PAGE EXCERPT:
Segment Open

Focus on Warning and Preparedness

Although land-use planning and adjusting building codes is important in mitigating the impacts of tsunamis, the charge to the committee is focused primarily on the detection, forecast, and warning for near- and far-field tsunamis and issues directly related to the effective implementation of those warnings. To be responsive to its charge, the report focuses on the second class of mitigation actions, which generally includes pre-event planning to develop preparedness plans, appropriate organizational arrangements, training and exercises for issuing event-specific public warnings, an adequate emergency response, and plans for recovery and reconstruction. These types of adjustment are based on the notion that the adequacy of pre-event planning determines the effectiveness of event-specific response. This view also places insurance in the preparedness class.


Only very recently has there been a national interest in tsunami warning and preparedness. Before 2004, most efforts were spearheaded by local, state, or regional initiative operating on very limited budgets. Integrating these existing individual efforts into a national tsunami program has led to a very different type of program than that of a national tsunami warning program designed from the outset. The history of tsunami warning and preparedness efforts can be traced back to two of the six destructive tsunamis that caused causalities on U.S. soil.

These efforts were originally part of the National Geodetic Survey, which developed the two tsunami warning centers (TWCs) in Hawaii and Alaska after the 1946 Aleutian tsunami (Unimak Island, AK) and the 1964 Alaskan tsunami (Prince William Sound, AK) ( Figure 1.2 ). These centers eventually became part of NOAA’s National Weather Service (NWS), but each is located in different NWS regions and is managed independently.

Concern about tsunamis in Washington, Oregon, and California increased in the late 1980s and early 1990s when several new scientific studies revealed their near-field tsunami threat from the Cascadia subduction zone (Atwater, 1987; Heaton and Hartzell, 1987). California was reminded of its potential tsunami threat by an earthquake near Cape Mendocino in 1992, which generated a small tsunami that arrived in Eureka only minutes after the earthquake occurred. These and other developments prompted a more urgent call to produce comprehensive assessments of tsunami risk and preparedness at the state and federal level.

Segment Closed

EXTRACTED ENTRIES:

Segment Open

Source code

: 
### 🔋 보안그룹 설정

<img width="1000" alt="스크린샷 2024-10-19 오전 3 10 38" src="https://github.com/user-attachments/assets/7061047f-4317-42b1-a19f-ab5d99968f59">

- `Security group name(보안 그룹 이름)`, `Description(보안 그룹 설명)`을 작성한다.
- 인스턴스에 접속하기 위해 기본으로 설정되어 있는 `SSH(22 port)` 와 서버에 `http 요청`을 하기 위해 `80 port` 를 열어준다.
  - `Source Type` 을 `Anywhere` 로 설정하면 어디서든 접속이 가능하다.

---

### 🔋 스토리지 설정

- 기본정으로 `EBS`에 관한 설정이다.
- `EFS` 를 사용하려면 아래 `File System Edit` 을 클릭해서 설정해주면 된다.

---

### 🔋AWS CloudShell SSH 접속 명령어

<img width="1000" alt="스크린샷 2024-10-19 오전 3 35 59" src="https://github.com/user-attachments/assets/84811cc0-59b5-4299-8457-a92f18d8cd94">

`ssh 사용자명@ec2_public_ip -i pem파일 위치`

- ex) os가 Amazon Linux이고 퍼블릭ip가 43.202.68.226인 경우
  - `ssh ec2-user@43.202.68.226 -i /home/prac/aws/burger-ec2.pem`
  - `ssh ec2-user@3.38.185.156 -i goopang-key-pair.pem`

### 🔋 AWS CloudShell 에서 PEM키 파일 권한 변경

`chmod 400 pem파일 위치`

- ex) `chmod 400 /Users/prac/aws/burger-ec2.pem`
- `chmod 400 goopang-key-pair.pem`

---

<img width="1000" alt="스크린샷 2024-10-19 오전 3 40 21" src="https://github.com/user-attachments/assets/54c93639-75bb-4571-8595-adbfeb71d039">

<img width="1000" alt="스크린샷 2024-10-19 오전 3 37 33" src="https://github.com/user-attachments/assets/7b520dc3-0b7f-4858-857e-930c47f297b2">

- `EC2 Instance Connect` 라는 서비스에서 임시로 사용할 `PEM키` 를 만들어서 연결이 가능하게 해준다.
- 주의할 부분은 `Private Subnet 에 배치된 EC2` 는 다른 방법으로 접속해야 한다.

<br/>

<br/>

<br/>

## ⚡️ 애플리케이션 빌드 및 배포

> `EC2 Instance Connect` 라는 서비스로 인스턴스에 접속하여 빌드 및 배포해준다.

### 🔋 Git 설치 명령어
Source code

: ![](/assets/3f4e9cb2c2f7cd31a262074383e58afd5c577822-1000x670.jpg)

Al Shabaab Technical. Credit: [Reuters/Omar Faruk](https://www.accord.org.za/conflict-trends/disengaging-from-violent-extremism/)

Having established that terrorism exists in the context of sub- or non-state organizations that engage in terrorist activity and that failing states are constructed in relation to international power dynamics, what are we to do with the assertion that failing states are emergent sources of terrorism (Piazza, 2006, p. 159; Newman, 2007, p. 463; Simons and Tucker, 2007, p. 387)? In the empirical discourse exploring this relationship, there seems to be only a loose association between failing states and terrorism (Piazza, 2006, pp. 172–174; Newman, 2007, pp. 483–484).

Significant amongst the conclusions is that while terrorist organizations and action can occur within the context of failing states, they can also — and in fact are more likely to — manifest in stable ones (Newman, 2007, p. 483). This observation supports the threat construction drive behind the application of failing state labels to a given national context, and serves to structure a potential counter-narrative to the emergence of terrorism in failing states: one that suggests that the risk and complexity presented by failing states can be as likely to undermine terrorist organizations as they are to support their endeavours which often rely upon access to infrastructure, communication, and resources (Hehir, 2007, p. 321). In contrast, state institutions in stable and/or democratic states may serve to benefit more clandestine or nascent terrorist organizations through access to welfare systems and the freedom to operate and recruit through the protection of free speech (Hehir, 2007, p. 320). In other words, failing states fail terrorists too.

Segment Closed

Reproduce, word for word, everything in the passage on tsunami warning and preparedness from "Only very recently" down to "on U.S. soil.".

Only very recently has there been a national interest in tsunami warning and preparedness. Before 2004, most efforts were spearheaded by local, state, or regional initiative operating on very limited budgets. Integrating these existing individual efforts into a national tsunami program has led to a very different type of program than that of a national tsunami warning program designed from the outset. The history of tsunami warning and preparedness efforts can be traced back to two of the six destructive tsunamis that caused causalities on U.S. soil.